I’m the one to break the connection, realizing more than ten minutes must have passed since I left Dax’s office. I don’t think he’s done yet—he usually leaves me out in the hall for quite a while—but I’m not about to risk anything. At least not more than I already have. So I point toward the way I came from and give her a regretful look.

She understands what I mean. “Will you be back?” she asks.

I give a tentative nod, hoping I’ll be able to. I didn’t even get to hear her sing.

“Do it after lunch if you can. The orderlies rarely come in here at that time. I think they’re on a break of their own. I don’t want you to get in trouble.”

I give a nod and am about to close the hatch and scurry off, but she makes me pause as she speaks again.

“My name is Lavinia, by the way. I wish I could know yours.”

I badly want to tell her my name. But as the thought flits through my mind, I realize my name is hidden in the far back. It takes me a moment to even remember it. Emma. The word seems foreign. Somehow familiar, yet not my own. Sadness washes over me. Or maybe it’s a sense of being lost.

But when I cast a glance down at my right arm and see the tattoo, I don’t feel lost. Because I belong. To him.

I have no idea what this woman, who thinks this is some kind of mental facility, would think if I showed her the tattoo—that I’m sick in the head, meant to be in such a place? A place where she clearly thinks she’s meant to be too, so how bad can it be?

Drawing a steadying sigh, I lift my arm and give her the closest thing to a name I can express as I show her the tattoo.

I keep my eyes on the mark, not wanting to see her reaction, and the nervous tension in my chest loosens as I watch it.

DAX001.

I might not belong to him for good, but for now, I’m his. And that’s all that matters. Suddenly, I’m gripped by an urge to get back to him.

I’m once again about to leave but pause at Lavinia’s hesitant words.

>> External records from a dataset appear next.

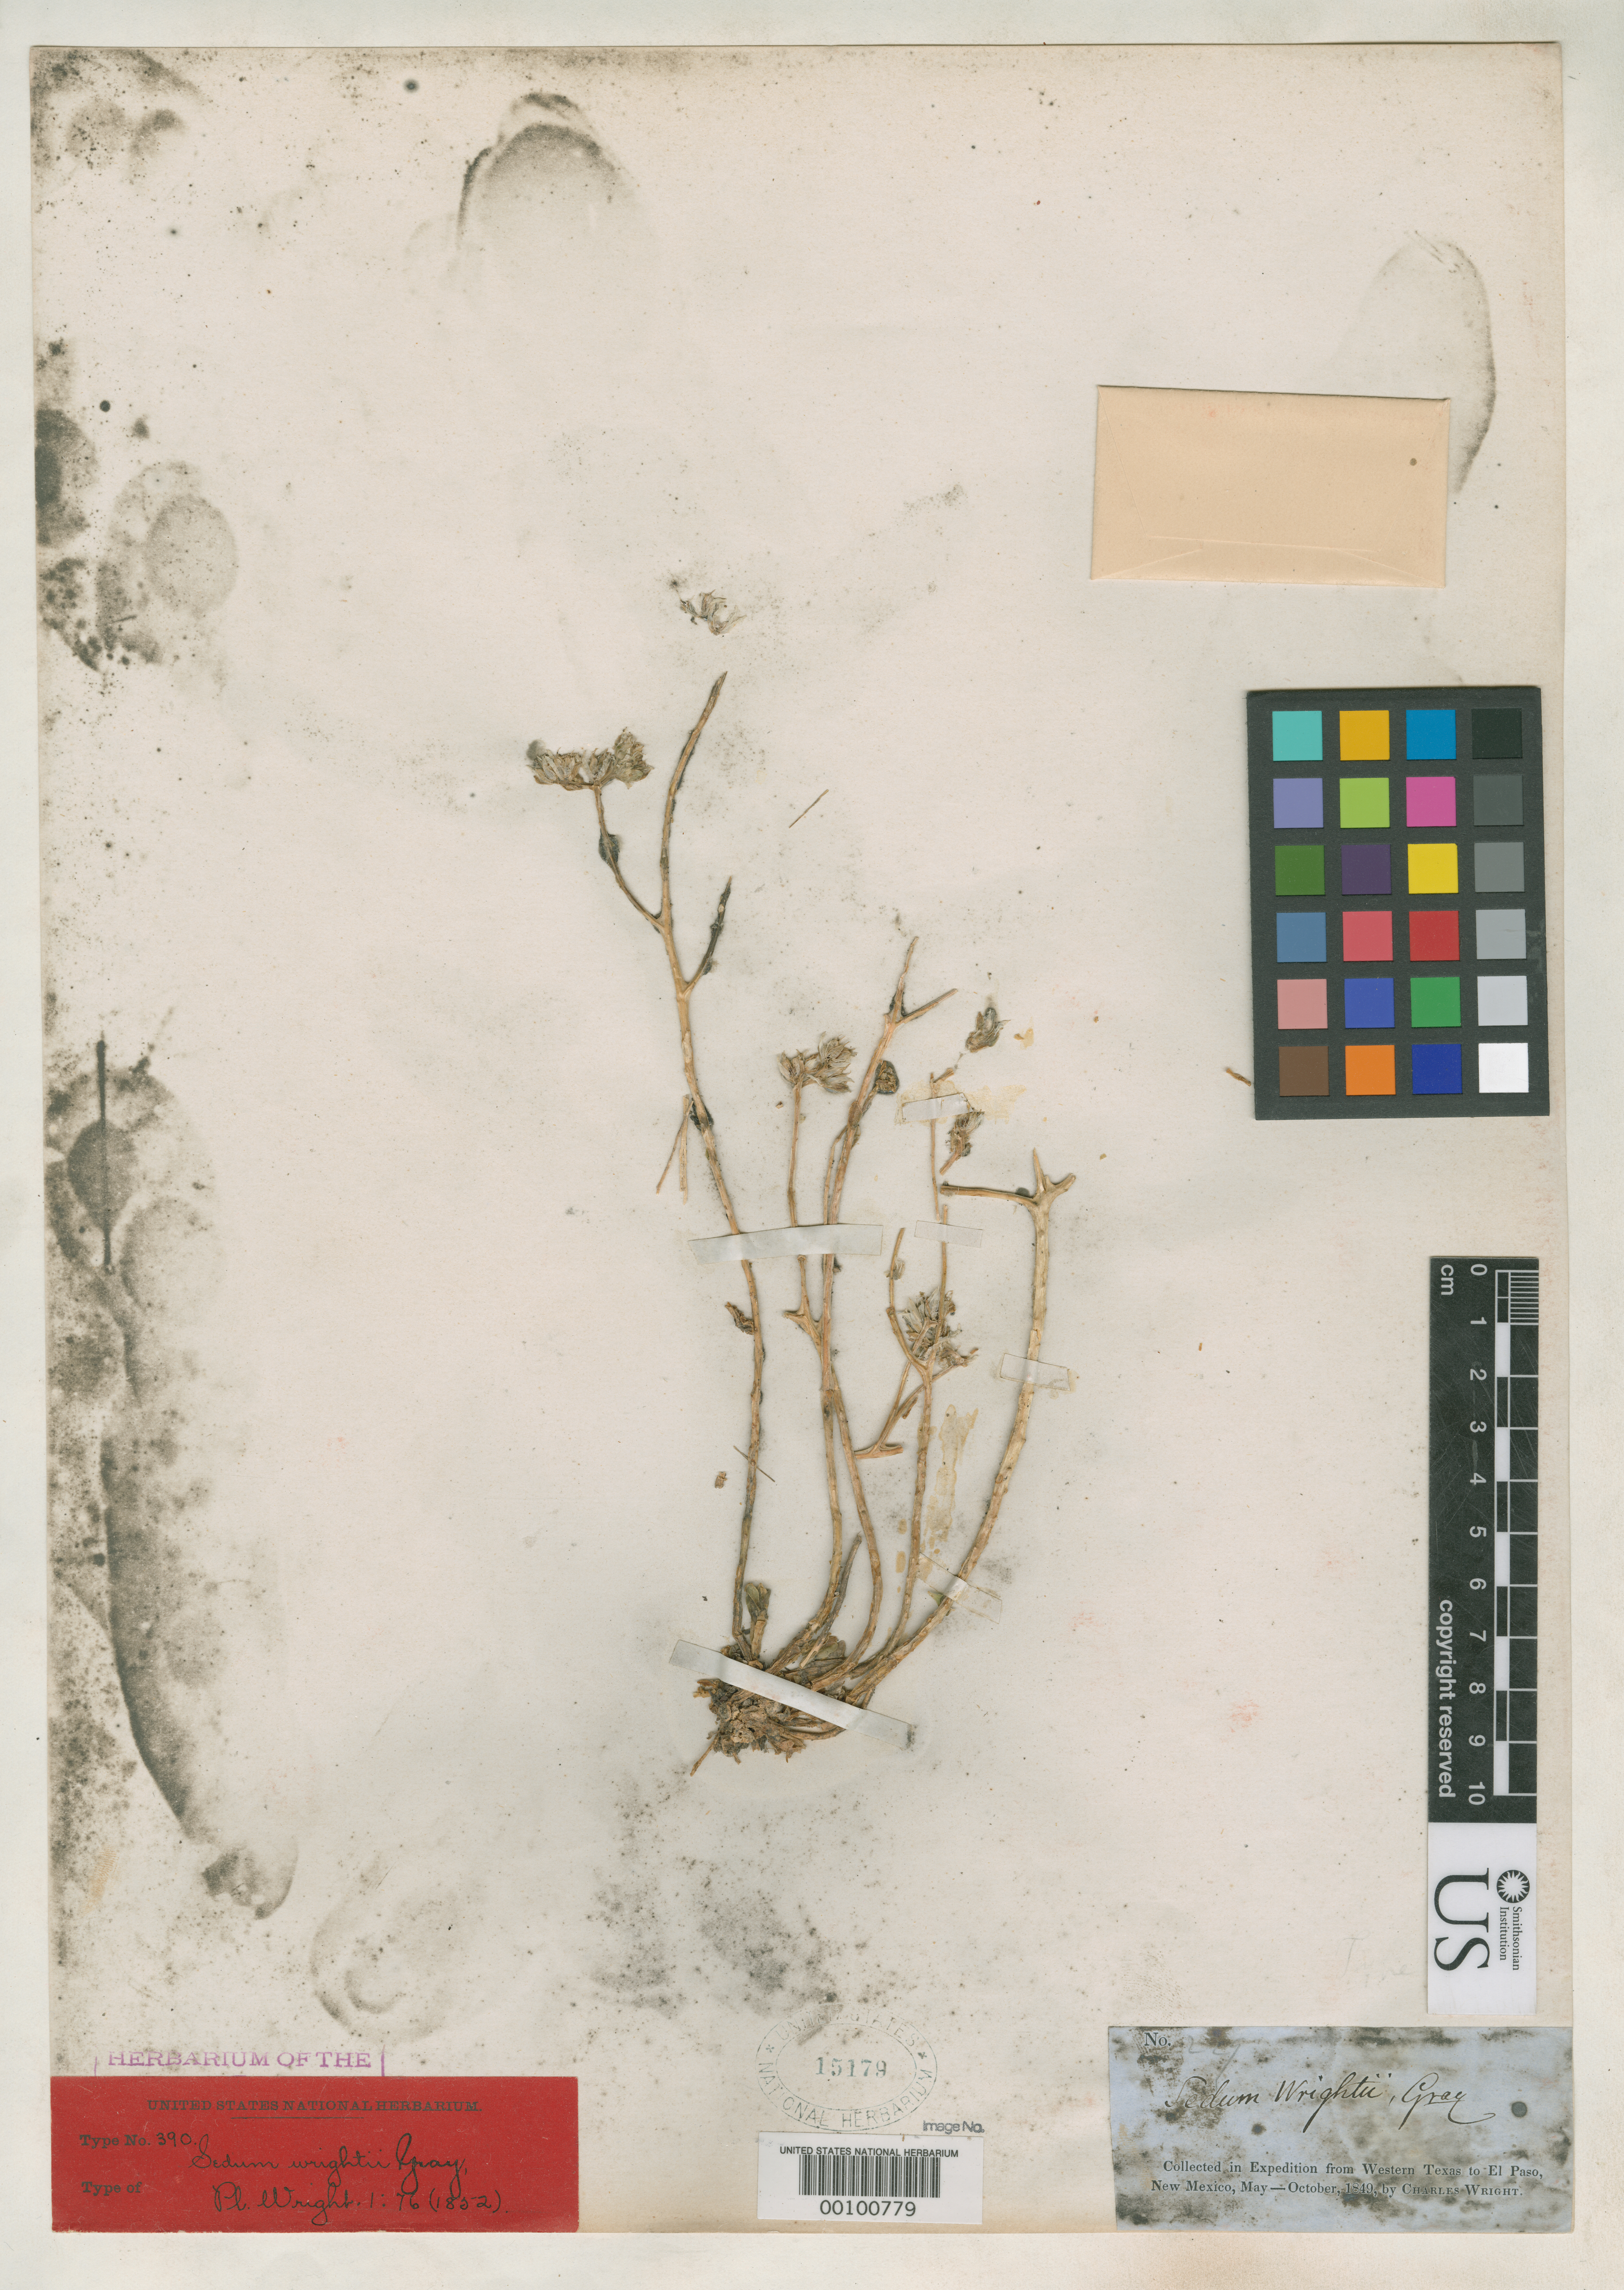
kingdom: Plantae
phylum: Tracheophyta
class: Magnoliopsida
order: Saxifragales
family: Crassulaceae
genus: Sedum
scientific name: Sedum wrightii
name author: A. Gray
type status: Type Collection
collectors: C. Wright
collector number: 229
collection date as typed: Aug 1849 to -- Oct 1849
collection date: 1849-08/1849-10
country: United States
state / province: Texas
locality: Western Texas to El Paso, New Mexico.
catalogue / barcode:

“I have marks too,” she says with a hint of pain. She’s looking down at something, and I step back up to the hatch and follow her eyes to see her lift her thigh slightly. The sight nearly makes me gasp. Even though her cell is dimly lit and the hatch gives me an awkward line of sight, the marks are vivid. Old cuts crisscross each other, and round spots rise on her skin. None of it looks like suicide attempts. Those kinds of cuts would be closer to major blood vessels—on thin skin. And those burn marks… Cigarette marks. There’s no way she did that to herself.

“A man I was with…” Her voice is mournful as she explains. “He promised me everything, but this was what I got. He used to cut me with a knife, just for the fun of it. Stubbed out his cigars on my skin. I’m sorry someone hurt you too.”

Hurt me too?

I frown.

She thinks the tattoo is a sign of abuse. A man who has hurt me with no care for my well-being. And that man is Dax.

I step back as I point at his mark and shake my head. Dax is not that man. He protects me down here. Opens up sides of me I’d never dare to explore without him—gives me a place to be me. He does a lot of other things too, but at the end of the day, he takes care of me, gives me purpose, and makes me feel like I belong.

Anger wells inside me, and I set off in a run. Toward the man who owns me—my heart, my soul, and even my thoughts. The only man who has ever made me feel special and cherished. The man I crave with every submissive fiber of my being.